Ce livre hésite entre l’essai et le roman, c’est dommage ; il aurait gagné à être remanié pour choisir son style. Laurent devient donc « Georges » (en grec ancien : celui qui travaille à la terre) et Sedel devient Ledes, on ne sait pourquoi car l’auteur sous pseudo signe de son vrai nom sa biographie en quatrième de couverture. Il aurait fallu opter. Pas étonnant à ce qu’aucun éditeur classique n’ait voulu le publier, selon ce qu’il déclare. Non pas que le livre soit un brûlot, il dit plutôt des choses sensées, mais il est mal construit et nentre pas dans les cases éditoriales. Fait de textes raboutés au prétexte d’une autobiographie familiale (qui ne commence vraiment qu’à la page 80), il contient trop de répétitions et quelques erreurs de frappe, de sens ou d’étourderie comme Robineau pour Gobineau, les « catholiques » sous Constantin (ils furent chrétiens avant que Luther, en protestant mille ans plus tard, ne les fasse catholiques !), Dominique Fernandes pour Fernandez, « au fait » de sa carrière pour « au faîte », la Flag pour la Flak (Flakartillerie en allemand : artillerie antiaérienne et pas flagrants délits en français…)

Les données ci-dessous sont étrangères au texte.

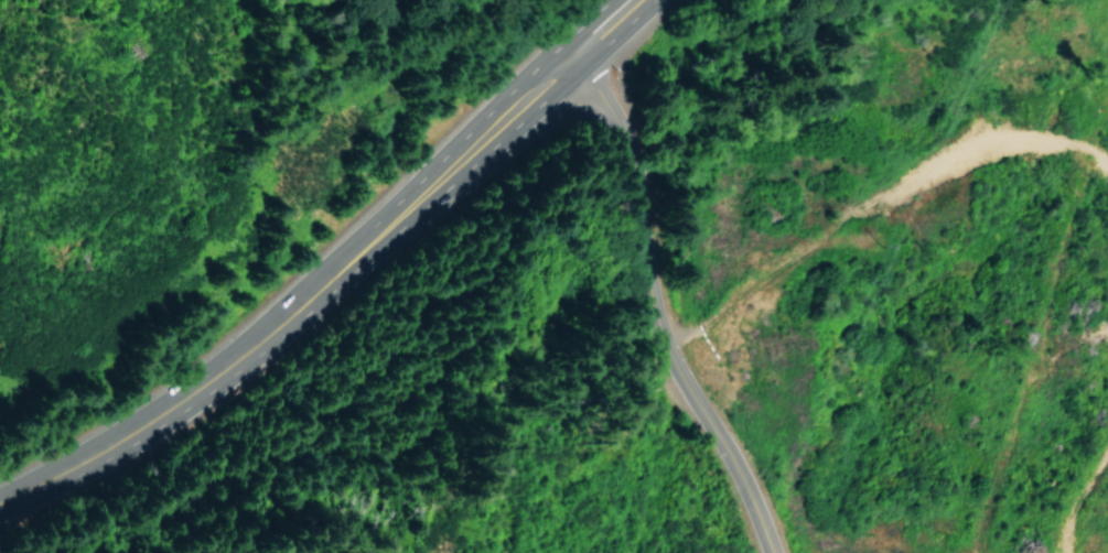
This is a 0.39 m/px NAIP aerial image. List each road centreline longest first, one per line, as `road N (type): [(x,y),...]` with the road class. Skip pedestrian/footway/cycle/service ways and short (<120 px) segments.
road 1 (residential): [(767,552),(732,460),(678,362),(643,175),(623,131),(571,66)]
road 2 (trunk): [(338,271),(183,401),(0,503)]
road 3 (trunk): [(642,0),(338,271)]

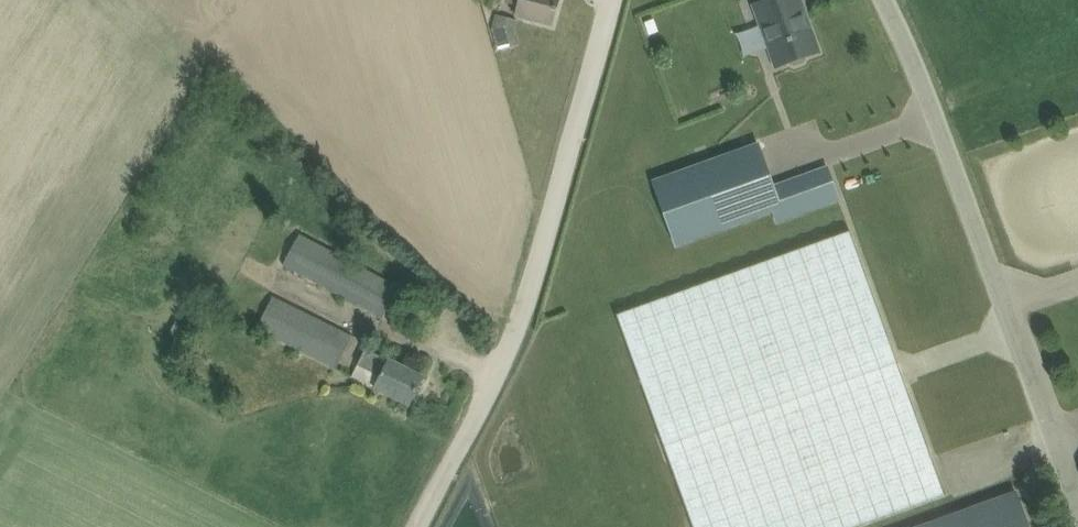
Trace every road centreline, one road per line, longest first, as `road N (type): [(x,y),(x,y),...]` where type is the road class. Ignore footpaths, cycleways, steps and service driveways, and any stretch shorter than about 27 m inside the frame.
road 1 (track): [(418,526),(528,297),(612,0)]
road 2 (unclassified): [(1077,506),(883,0)]

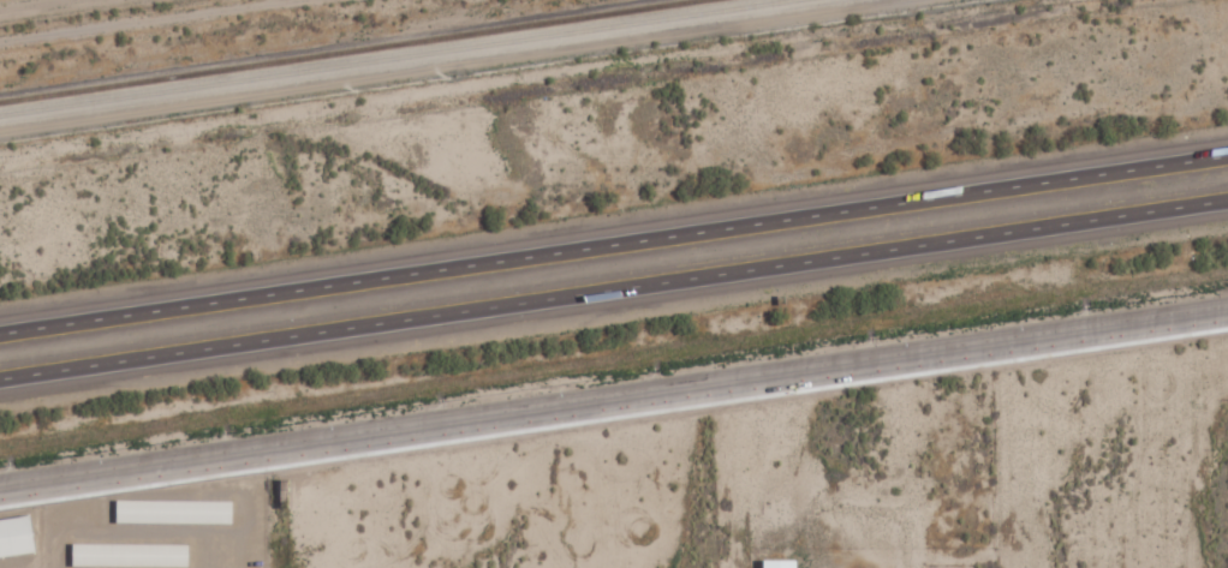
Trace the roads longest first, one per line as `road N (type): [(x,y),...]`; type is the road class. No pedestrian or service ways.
road 1 (tertiary): [(1227,310),(0,488)]
road 2 (motorway): [(0,377),(1227,200)]
road 3 (motorway): [(1227,156),(0,332)]
road 4 (track): [(1153,0),(0,170)]

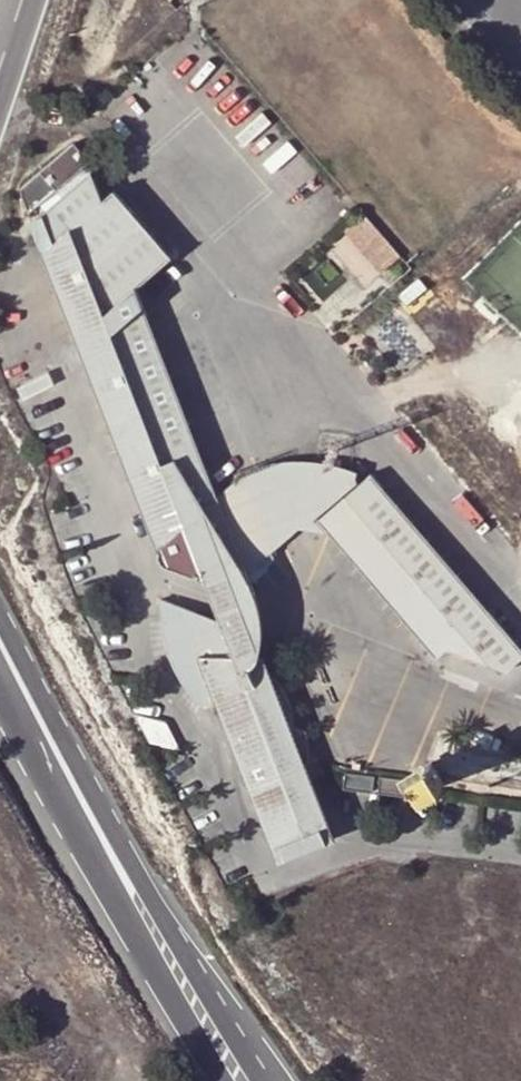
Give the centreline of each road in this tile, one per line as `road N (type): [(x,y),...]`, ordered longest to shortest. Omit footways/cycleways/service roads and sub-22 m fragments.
road 1 (primary): [(271,1080),(33,710)]
road 2 (primary): [(33,710),(228,1080)]
road 3 (track): [(520,395),(486,374),(455,373),(350,414)]

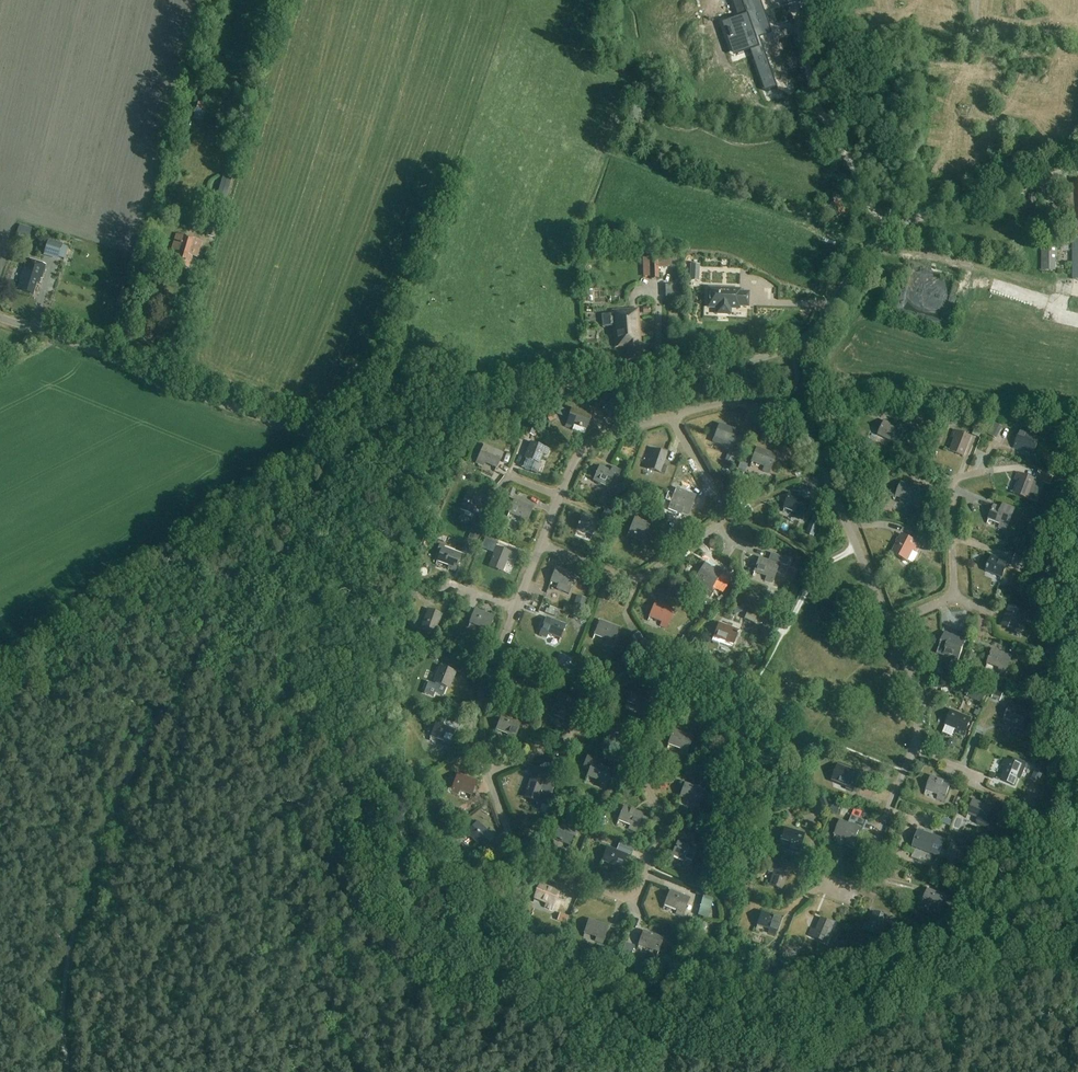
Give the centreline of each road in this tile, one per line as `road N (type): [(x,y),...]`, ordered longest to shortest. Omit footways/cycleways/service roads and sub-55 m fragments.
road 1 (track): [(201,669),(182,670),(118,765),(53,961),(48,1012),(55,1071)]
road 2 (unclassified): [(794,345),(755,359),(567,387),(371,437)]
road 3 (residential): [(487,773),(523,854),(631,897),(662,817),(619,734),(602,729)]
road 4 (track): [(224,692),(229,731),(262,750),(271,767),(279,854),(309,921),(304,950),(326,973),(329,1024),(349,1037)]
road 5 (unclassified): [(0,318),(235,410),(316,433),(371,437)]
road 6 (unclassified): [(794,345),(890,228),(1077,169)]
road 7 (residential): [(540,545),(638,578),(721,522),(723,507),(673,415)]
road 8 (track): [(380,436),(201,670)]
road 9 (residential): [(889,625),(803,410)]
road 10 (residential): [(829,880),(856,890),(913,750)]
road 11 (residential): [(516,608),(475,715),(487,773)]
road 12 (residential): [(953,596),(951,484),(988,471)]
road 13 (residential): [(673,415),(593,442),(560,496)]
road 14 (residential): [(803,410),(730,401),(673,415)]
road 15 (residential): [(913,750),(920,702),(889,625)]
road 16 (residential): [(602,729),(487,773)]

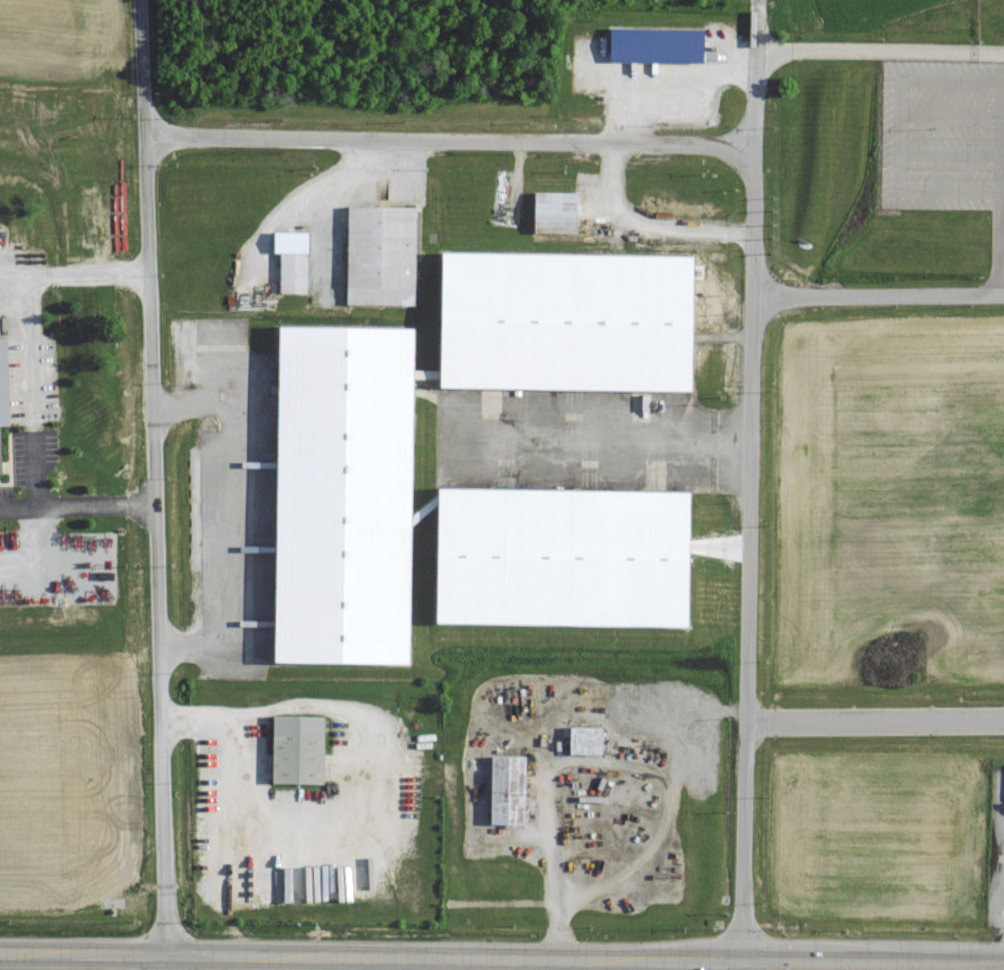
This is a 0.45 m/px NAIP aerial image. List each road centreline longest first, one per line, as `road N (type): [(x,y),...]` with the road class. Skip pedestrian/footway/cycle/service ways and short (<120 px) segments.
road 1 (primary): [(0,951),(1003,965)]
road 2 (residential): [(167,969),(144,0)]
road 3 (residential): [(760,0),(746,961)]
road 4 (residential): [(150,136),(755,144)]
road 5 (residential): [(1003,721),(750,722)]
road 6 (residential): [(755,299),(1003,295)]

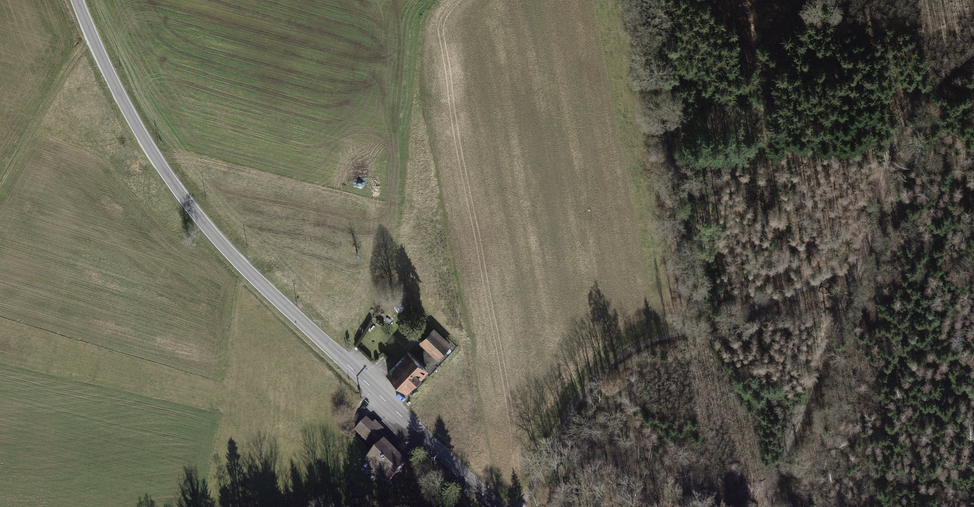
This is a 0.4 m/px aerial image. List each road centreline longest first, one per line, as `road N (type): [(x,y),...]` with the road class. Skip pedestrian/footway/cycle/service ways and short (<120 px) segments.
road 1 (secondary): [(78,0),(109,76),(191,209),(496,506)]
road 2 (track): [(765,506),(892,139),(929,87),(973,48)]
road 3 (track): [(860,251),(791,293),(651,338),(602,368),(576,395),(519,506)]
road 4 (track): [(92,36),(0,186)]

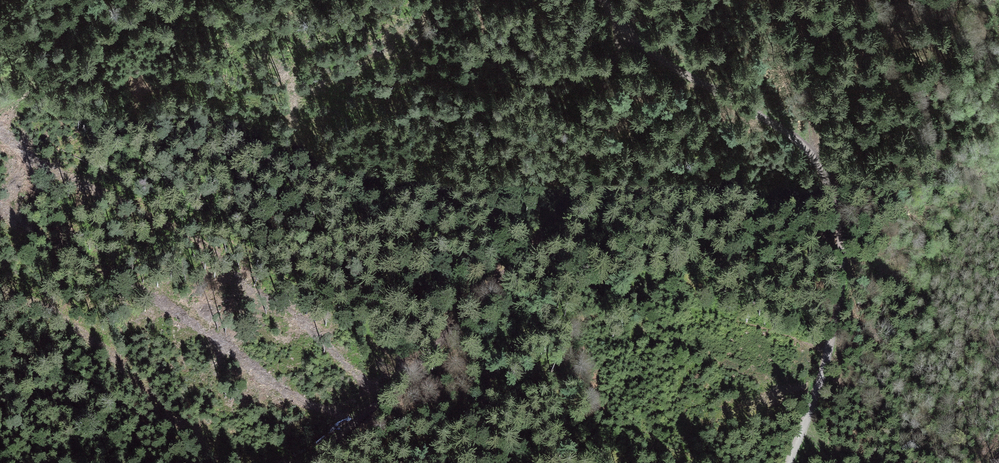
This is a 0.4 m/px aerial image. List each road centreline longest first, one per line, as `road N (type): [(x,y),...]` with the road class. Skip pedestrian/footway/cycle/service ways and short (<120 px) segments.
road 1 (track): [(308,462),(501,277),(576,186),(627,36)]
road 2 (track): [(794,462),(844,297),(841,233),(824,167),(788,134),(627,36)]
road 3 (track): [(465,0),(501,277)]
road 4 (track): [(495,462),(501,277)]
road 5 (track): [(0,111),(145,0)]

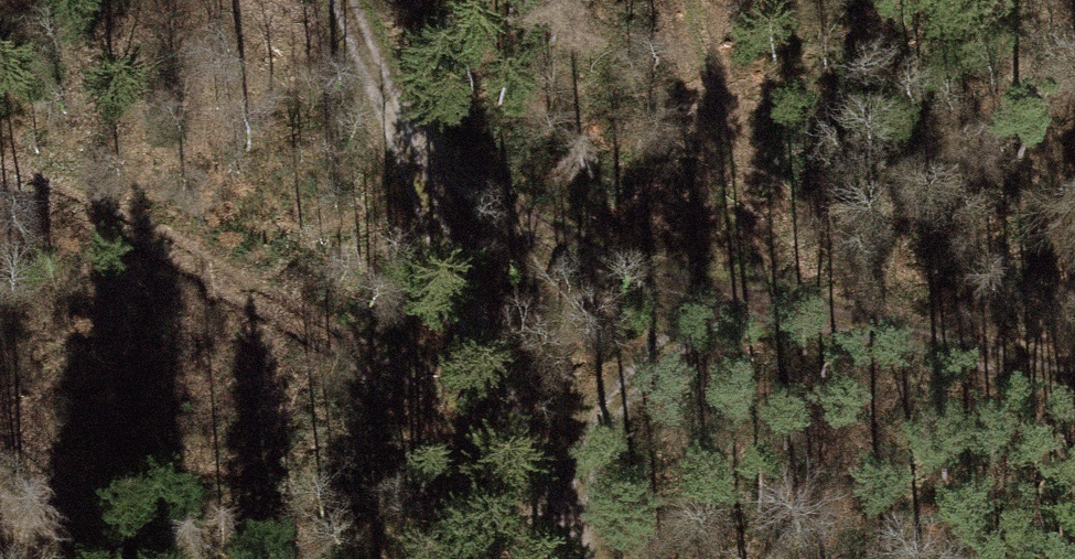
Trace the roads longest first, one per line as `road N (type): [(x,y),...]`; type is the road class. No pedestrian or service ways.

Le mot résurrection peut avoir un double sens : celui de renaître à la vie pour un nouveau départ ; celui de voir ressurgir les problèmes du passé. Laurent Geoffroy/Sedel hésite sur la crête entre les deux, ravi d’être né et re-né, d’être un survivant dans un monde en perpétuels changements, mais aussi inquiet pour la suite, l’essentialisation de la « mémoire » créant un nouveau dogme appelant aux hérésies et aux réactions violentes dont sa famille est depuis trois génération un exemple.
Malgré ses défauts de publication, un bon livre qui fait remercier l’auteur d’exister et de s’exprimer.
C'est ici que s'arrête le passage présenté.